### [TASK TO CARRY OUT]
Turn every line of the entries below into a numbered list, skipping blank lines. Leave the pictures out of your answer.

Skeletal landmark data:
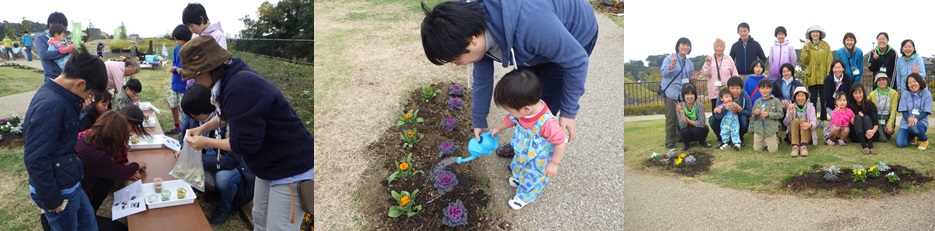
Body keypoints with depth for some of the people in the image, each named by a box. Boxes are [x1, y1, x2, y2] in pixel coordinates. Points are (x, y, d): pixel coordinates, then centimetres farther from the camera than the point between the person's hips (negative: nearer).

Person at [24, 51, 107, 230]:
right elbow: (36, 159, -28)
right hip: (58, 189, -9)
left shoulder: (62, 96, 3)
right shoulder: (49, 105, -28)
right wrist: (51, 200, -21)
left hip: (69, 182, 9)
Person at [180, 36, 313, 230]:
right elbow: (228, 115, 24)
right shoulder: (232, 77, 3)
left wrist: (206, 142, -10)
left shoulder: (240, 88, -29)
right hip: (271, 164, 11)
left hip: (292, 170, -11)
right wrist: (202, 128, 11)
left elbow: (245, 144, -24)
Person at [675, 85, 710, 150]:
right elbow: (683, 125, -24)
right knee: (684, 131, -30)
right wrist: (682, 113, -37)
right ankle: (686, 144, 3)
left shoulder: (699, 105, -21)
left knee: (696, 130, -32)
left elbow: (701, 123, -25)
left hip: (698, 128, -1)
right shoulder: (680, 106, -19)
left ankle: (702, 142, 3)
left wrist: (688, 120, -22)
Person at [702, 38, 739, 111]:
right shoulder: (709, 60, 8)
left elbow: (735, 74, 8)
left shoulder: (729, 59, 6)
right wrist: (707, 65, -15)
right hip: (714, 92, 1)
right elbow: (705, 74, -1)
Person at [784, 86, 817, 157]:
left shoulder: (810, 107, 4)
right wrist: (790, 114, -30)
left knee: (803, 119, -24)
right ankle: (795, 146, -39)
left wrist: (809, 124, -35)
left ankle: (804, 146, -40)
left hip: (807, 135, 0)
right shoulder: (791, 107, 4)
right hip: (794, 135, 0)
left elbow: (814, 122, -10)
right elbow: (785, 123, -9)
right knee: (795, 120, -25)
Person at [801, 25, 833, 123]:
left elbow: (829, 61, 1)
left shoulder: (826, 45, 4)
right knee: (813, 99, 4)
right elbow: (804, 61, 0)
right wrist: (806, 49, -10)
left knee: (824, 100, 3)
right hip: (812, 77, 1)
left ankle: (823, 120, 10)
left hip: (823, 77, -1)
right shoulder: (807, 45, 9)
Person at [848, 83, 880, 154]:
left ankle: (870, 145, -45)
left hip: (869, 134, 0)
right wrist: (851, 120, -25)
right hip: (855, 136, 0)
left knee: (866, 117, -23)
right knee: (858, 117, -23)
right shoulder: (849, 106, -3)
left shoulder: (870, 104, -5)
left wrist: (873, 130, -35)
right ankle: (863, 145, -43)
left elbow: (876, 123, -14)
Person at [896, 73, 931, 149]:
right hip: (906, 122, 2)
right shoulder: (905, 94, 0)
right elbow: (904, 111, -1)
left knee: (913, 127, -41)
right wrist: (908, 119, -23)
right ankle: (912, 136, 19)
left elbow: (926, 112, -6)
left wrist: (916, 119, -25)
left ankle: (924, 140, -5)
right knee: (900, 144, -20)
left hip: (920, 121, -2)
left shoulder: (927, 94, -4)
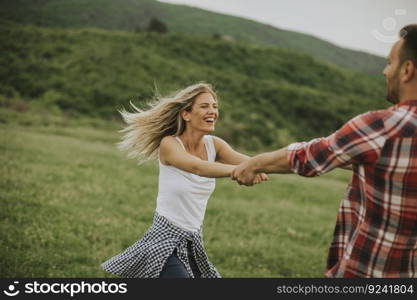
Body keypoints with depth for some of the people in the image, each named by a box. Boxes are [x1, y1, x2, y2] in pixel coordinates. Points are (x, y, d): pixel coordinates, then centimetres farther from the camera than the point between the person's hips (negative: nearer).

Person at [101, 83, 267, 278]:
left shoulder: (214, 145, 0)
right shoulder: (169, 144, -15)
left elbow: (246, 162, -18)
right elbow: (197, 167, -35)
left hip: (193, 243, 6)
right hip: (165, 240, -6)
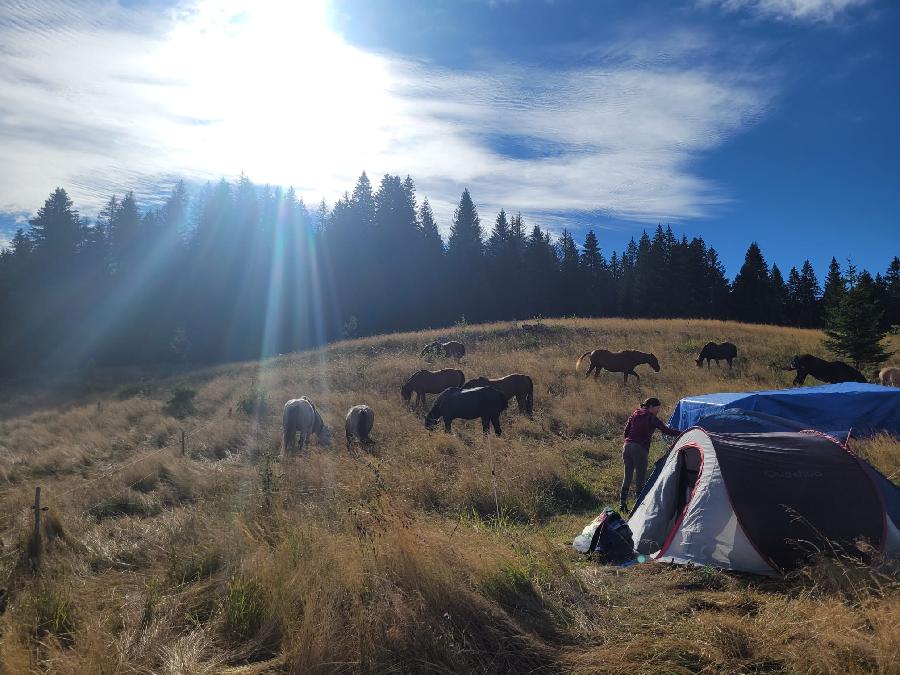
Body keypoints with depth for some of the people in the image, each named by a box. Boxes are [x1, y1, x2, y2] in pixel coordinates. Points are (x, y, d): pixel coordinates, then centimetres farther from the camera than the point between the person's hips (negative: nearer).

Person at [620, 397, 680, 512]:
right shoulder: (651, 418, -4)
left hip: (627, 446, 7)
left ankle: (622, 504, 17)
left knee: (627, 476, 14)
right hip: (640, 449, -7)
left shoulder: (634, 414, 16)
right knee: (641, 477, 0)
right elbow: (666, 430, -6)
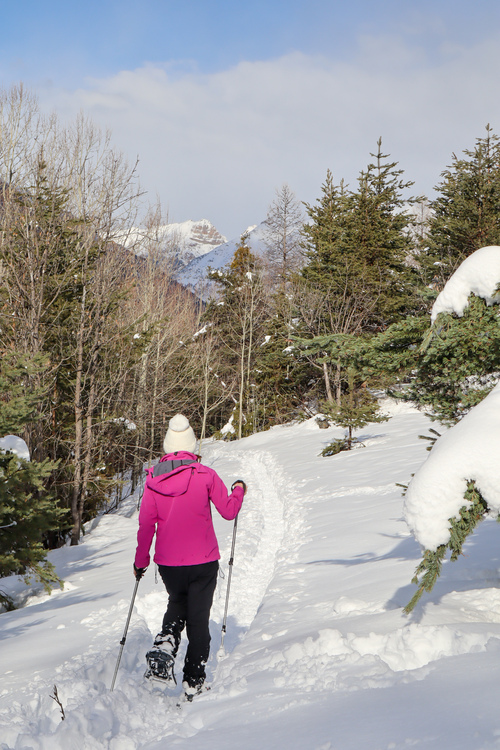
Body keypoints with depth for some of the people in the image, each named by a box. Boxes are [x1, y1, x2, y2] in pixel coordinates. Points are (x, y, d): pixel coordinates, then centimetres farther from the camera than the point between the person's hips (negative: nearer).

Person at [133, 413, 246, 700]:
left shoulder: (153, 479, -2)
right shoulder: (205, 475, -10)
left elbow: (146, 525, 1)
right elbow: (228, 511, -1)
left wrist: (140, 561, 12)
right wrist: (239, 490, 20)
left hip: (167, 562, 3)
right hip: (202, 561, -3)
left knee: (177, 604, 27)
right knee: (198, 618, 8)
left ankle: (164, 648, 3)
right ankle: (194, 682, 12)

### [EXPECTED OUTPUT]
1. Body keypoints with depth for some of the people in the image, each named by a box. Boxes are [x1, y1, x2, y2] in pixel coordinates. Points are (x, y, d): pixel coordinates, then centimetres farther from the camera than the point between the person's hips (negative: nearer).
2. Person at [24, 51, 107, 230]:
3. right elbow: (36, 159, -28)
4. right hip: (58, 189, -9)
5. left shoulder: (62, 96, 3)
6. right shoulder: (49, 105, -28)
7. right wrist: (51, 200, -21)
8. left hip: (69, 182, 9)
9. Person at [180, 36, 313, 230]:
10. right elbow: (228, 115, 24)
11. right shoulder: (232, 77, 3)
12. left wrist: (206, 142, -10)
13. left shoulder: (240, 88, -29)
14. right hip: (271, 164, 11)
15. left hip: (292, 170, -11)
16. right wrist: (202, 128, 11)
17. left elbow: (245, 144, -24)
18. Person at [675, 85, 710, 150]:
19. right elbow: (683, 125, -24)
20. right knee: (684, 131, -30)
21. right wrist: (682, 113, -37)
22. right ankle: (686, 144, 3)
23. left shoulder: (699, 105, -21)
24. left knee: (696, 130, -32)
25. left elbow: (701, 123, -25)
26. left hip: (698, 128, -1)
27. right shoulder: (680, 106, -19)
28. left ankle: (702, 142, 3)
29. left wrist: (688, 120, -22)
30. Person at [702, 38, 739, 111]:
31. right shoulder: (709, 60, 8)
32. left elbow: (735, 74, 8)
33. left shoulder: (729, 59, 6)
34. right wrist: (707, 65, -15)
35. right hip: (714, 92, 1)
36. right elbow: (705, 74, -1)
37. Person at [784, 86, 817, 157]:
38. left shoulder: (810, 107, 4)
39. right wrist: (790, 114, -30)
40. left knee: (803, 119, -24)
41. right ankle: (795, 146, -39)
42. left wrist: (809, 124, -35)
43. left ankle: (804, 146, -40)
44. left hip: (807, 135, 0)
45. right shoulder: (791, 107, 4)
46. right hip: (794, 135, 0)
47. left elbow: (814, 122, -10)
48. right elbow: (785, 123, -9)
49. right knee: (795, 120, -25)
50. Person at [801, 25, 833, 123]:
51. left elbow: (829, 61, 1)
52. left shoulder: (826, 45, 4)
53. right knee: (813, 99, 4)
54. right elbow: (804, 61, 0)
55. right wrist: (806, 49, -10)
56. left knee: (824, 100, 3)
57. right hip: (812, 77, 1)
58. left ankle: (823, 120, 10)
59. left hip: (823, 77, -1)
60. right shoulder: (807, 45, 9)
61. Person at [848, 83, 880, 154]:
62. left ankle: (870, 145, -45)
63. left hip: (869, 134, 0)
64. right wrist: (851, 120, -25)
65. right hip: (855, 136, 0)
66. left knee: (866, 117, -23)
67. right knee: (858, 117, -23)
68. right shoulder: (849, 106, -3)
69. left shoulder: (870, 104, -5)
70. left wrist: (873, 130, -35)
71. right ankle: (863, 145, -43)
72. left elbow: (876, 123, -14)
73. Person at [896, 73, 931, 149]:
74. right hip: (906, 122, 2)
75. right shoulder: (905, 94, 0)
76. right elbow: (904, 111, -1)
77. left knee: (913, 127, -41)
78. right wrist: (908, 119, -23)
79. right ankle: (912, 136, 19)
80. left elbow: (926, 112, -6)
81. left wrist: (916, 119, -25)
82. left ankle: (924, 140, -5)
83. right knee: (900, 144, -20)
84. left hip: (920, 121, -2)
85. left shoulder: (927, 94, -4)
86. Body keypoints with depth for some of the people in the image, each named by a box. Boxes are [x1, y1, x2, y2] in pixel coordinates. Points are (x, y, d): pixel coordinates, then centimetres farther from the camera than the point between the person's hips (negative: nearer).
87. Person at [101, 83, 267, 278]:
88. left shoulder: (214, 145, 0)
89. right shoulder: (169, 144, -15)
90. left elbow: (246, 162, -18)
91. right elbow: (197, 167, -35)
92. left hip: (193, 243, 6)
93. right hip: (165, 240, -6)
94. Body keypoints with depth for some of the people in the image, each named by a box. Boxes are [x1, y1, x2, y2] in pixel coordinates. Points are (x, y, d): pixel coordinates, then centimetres farther from the camera than the point between the person's hips (negative: nearer).
95. Person at [620, 397, 680, 512]:
96. right shoulder: (651, 418, -4)
97. left hip: (627, 446, 7)
98. left ankle: (622, 504, 17)
99. left knee: (627, 476, 14)
100. right hip: (640, 449, -7)
101. left shoulder: (634, 414, 16)
102. right knee: (641, 477, 0)
103. right elbow: (666, 430, -6)
104. Body keypoints with depth for some of the people in the image, each named by a box. Boxes are [x1, y1, x2, y2] in pixel coordinates. Points are (x, y, d): pixel coordinates, then centimetres farther from the camera than the point between the person's hips (negative: nearer).
105. Person at [133, 413, 246, 700]:
106. left shoulder: (153, 479, -2)
107. right shoulder: (205, 475, -10)
108. left elbow: (146, 525, 1)
109. right elbow: (228, 511, -1)
110. left wrist: (140, 561, 12)
111. right wrist: (239, 490, 20)
112. left hip: (167, 562, 3)
113. right hip: (202, 561, -3)
114. left knee: (177, 604, 27)
115. right knee: (198, 618, 8)
116. left ankle: (164, 648, 3)
117. right ankle: (194, 682, 12)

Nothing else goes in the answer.